Spatial grounding data:
= Beginning of Section =

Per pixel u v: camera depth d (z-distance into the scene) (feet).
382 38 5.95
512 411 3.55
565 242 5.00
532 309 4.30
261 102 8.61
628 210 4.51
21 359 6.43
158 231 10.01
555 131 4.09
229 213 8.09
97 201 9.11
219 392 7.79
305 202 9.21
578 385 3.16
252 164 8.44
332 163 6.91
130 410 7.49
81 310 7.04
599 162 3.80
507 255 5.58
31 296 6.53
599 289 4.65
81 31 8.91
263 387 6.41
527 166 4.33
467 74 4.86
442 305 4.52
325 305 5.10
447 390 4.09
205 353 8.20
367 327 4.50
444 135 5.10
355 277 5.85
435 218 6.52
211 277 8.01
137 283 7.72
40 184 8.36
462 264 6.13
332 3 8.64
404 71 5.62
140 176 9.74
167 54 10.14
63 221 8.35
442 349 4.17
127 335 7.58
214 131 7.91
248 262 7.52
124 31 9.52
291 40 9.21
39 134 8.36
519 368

= End of Section =

### Work order
Retype every record above exactly as written.

### Answer section
Per pixel u v: camera depth d (z-distance into the scene) (feet).
382 38 5.95
512 411 3.55
565 242 5.00
532 309 4.30
261 102 8.61
628 210 4.51
21 359 6.43
158 231 10.01
555 131 4.09
229 213 8.09
97 201 9.11
219 392 7.79
305 202 9.21
578 385 3.16
252 164 8.44
332 163 6.91
130 410 7.49
81 310 7.04
599 162 3.80
507 255 5.58
31 296 6.53
599 289 4.65
81 31 8.91
263 387 6.41
527 166 4.33
467 74 4.86
442 305 4.52
325 305 5.10
447 390 4.09
205 353 8.20
367 327 4.50
444 135 5.10
355 277 5.85
435 218 6.52
211 277 8.01
137 283 7.72
40 184 8.36
462 264 6.13
332 3 8.64
404 71 5.62
140 176 9.74
167 54 10.14
63 221 8.35
442 349 4.17
127 335 7.58
214 131 7.91
248 262 7.52
124 31 9.52
291 40 9.21
39 134 8.36
519 368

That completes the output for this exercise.